[Items from a dataset]
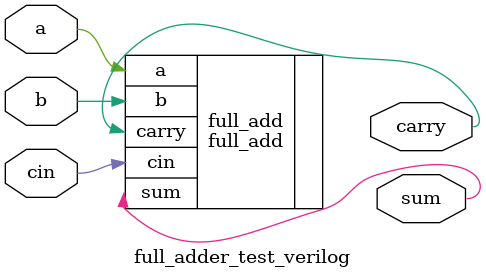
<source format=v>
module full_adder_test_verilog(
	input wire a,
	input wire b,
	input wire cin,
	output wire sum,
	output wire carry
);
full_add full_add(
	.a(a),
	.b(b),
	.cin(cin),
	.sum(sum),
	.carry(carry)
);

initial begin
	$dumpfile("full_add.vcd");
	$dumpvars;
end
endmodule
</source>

§ **REQUEST**:
Every line in the data that holds the string "wire" should be copied.

§ **TASK RESPONSE**:
	input wire a,
	input wire b,
	input wire cin,
	output wire sum,
	output wire carry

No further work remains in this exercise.